[EXTRACTED TEXT Boundary: Start]

Short-term memory loss- dwarf is unable to advance any skills.
People with amnesia can still learn and use other types of memory. For example, Clive Wearing, a guy with no ability to record short-term memory into long-term memory (anterograde amnesia) could still learn to play the piano, and would do so despite being consciously sure that he couldn't. Conditioning also doesn't use the same neural pathways that more normal memory does.
More likely than not, automatic skills that rely on much conscious thought (fighting skills or many other physical ones) wouldn't be greatly affected, whereas other kinds (social or creative skills) would be.
And because I've got Inception on the mind, one of the director's earlier films (Memento) has a very realistic portrayal of the protagonist's anterograde amnesia and designs the whole movie around it.
ADHD- dwarf randomly reassigns his own work orders.
Eh, I'd be more prone to making them very susceptible to distractions. Like having craftsmen be distracted by other sources of noise, causing them to work much slower, and/or having recent thoughts screwing with work quality too.
A part of me thinks these dwarfs would make terrific managers. They'd have your fortress organized in groups of three, six, and nine. It would be nice.
.... Until they went nuts and stabbed somebody for messing up the system....

[EXTRACTED TEXT Boundary: End]
[DATA EXTRACTS Boundary: Start]

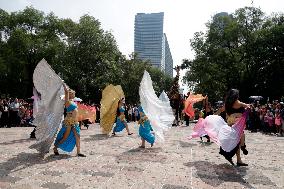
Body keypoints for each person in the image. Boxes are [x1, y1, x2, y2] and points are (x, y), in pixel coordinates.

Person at [53, 83, 86, 157]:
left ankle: (78, 152)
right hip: (68, 121)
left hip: (74, 121)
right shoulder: (67, 102)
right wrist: (63, 83)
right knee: (65, 137)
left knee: (77, 136)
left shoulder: (73, 102)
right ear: (70, 94)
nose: (74, 94)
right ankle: (55, 148)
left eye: (74, 93)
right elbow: (66, 92)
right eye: (73, 93)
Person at [221, 89, 250, 166]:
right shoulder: (237, 102)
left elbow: (221, 110)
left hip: (230, 121)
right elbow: (247, 105)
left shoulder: (227, 103)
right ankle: (242, 147)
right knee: (239, 138)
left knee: (235, 140)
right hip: (237, 121)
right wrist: (247, 108)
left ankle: (238, 158)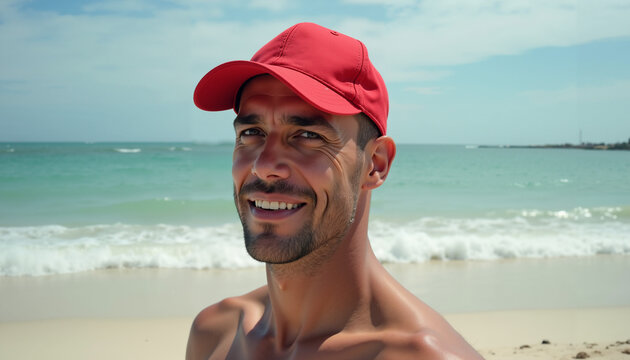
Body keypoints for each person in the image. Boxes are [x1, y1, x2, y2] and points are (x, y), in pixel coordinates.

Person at [187, 22, 482, 359]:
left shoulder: (419, 355)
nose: (264, 164)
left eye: (308, 136)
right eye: (252, 132)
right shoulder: (215, 333)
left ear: (375, 164)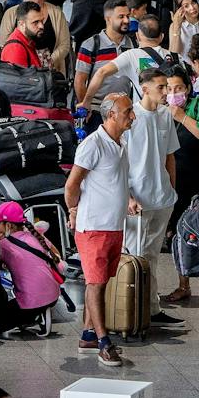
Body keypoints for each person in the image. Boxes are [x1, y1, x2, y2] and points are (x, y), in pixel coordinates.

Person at [66, 94, 135, 367]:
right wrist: (73, 211)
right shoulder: (92, 145)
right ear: (110, 115)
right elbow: (72, 185)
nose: (132, 116)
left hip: (113, 225)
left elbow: (117, 180)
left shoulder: (120, 143)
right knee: (95, 284)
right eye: (127, 112)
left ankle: (88, 334)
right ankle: (104, 342)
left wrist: (127, 200)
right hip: (94, 226)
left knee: (101, 281)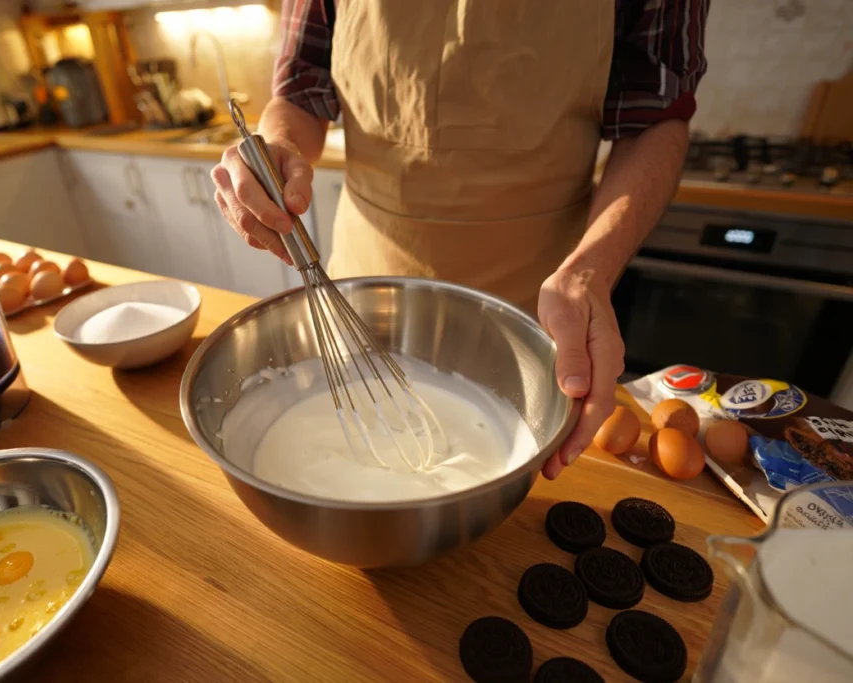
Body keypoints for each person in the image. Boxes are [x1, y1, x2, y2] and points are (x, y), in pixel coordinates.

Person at [211, 0, 709, 479]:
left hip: (536, 300)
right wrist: (279, 149)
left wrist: (590, 271)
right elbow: (300, 90)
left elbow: (655, 119)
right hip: (367, 286)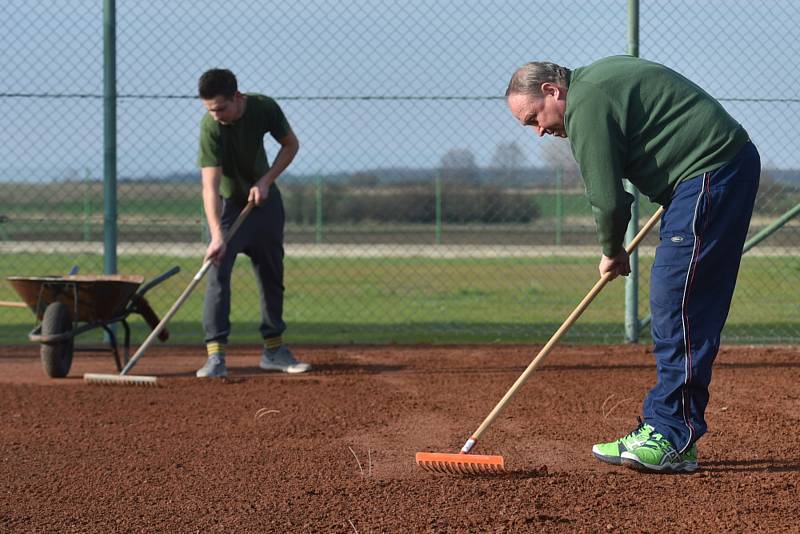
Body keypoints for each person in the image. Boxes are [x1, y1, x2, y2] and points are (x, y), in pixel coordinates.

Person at [506, 56, 760, 472]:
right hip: (706, 174)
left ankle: (672, 434)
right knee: (678, 299)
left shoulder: (585, 103)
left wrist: (611, 249)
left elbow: (607, 197)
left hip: (709, 172)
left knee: (678, 302)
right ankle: (670, 429)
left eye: (534, 117)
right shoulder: (596, 83)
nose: (539, 131)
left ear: (553, 91)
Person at [195, 68, 311, 377]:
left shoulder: (264, 107)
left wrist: (266, 180)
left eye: (220, 108)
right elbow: (210, 186)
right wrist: (216, 235)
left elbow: (291, 144)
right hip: (229, 207)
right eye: (210, 109)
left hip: (264, 204)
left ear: (238, 97)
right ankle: (216, 357)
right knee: (218, 275)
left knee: (271, 273)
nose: (216, 115)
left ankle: (274, 350)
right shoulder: (211, 128)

[DATA EXTRACTS Boundary: End]

According to the discussion about dwarf traits, what could Clive Wearing still learn to play? The entries above have nothing to do with the discussion about dwarf traits.

> **ANSWER TO THIS PROBLEM**: The piano.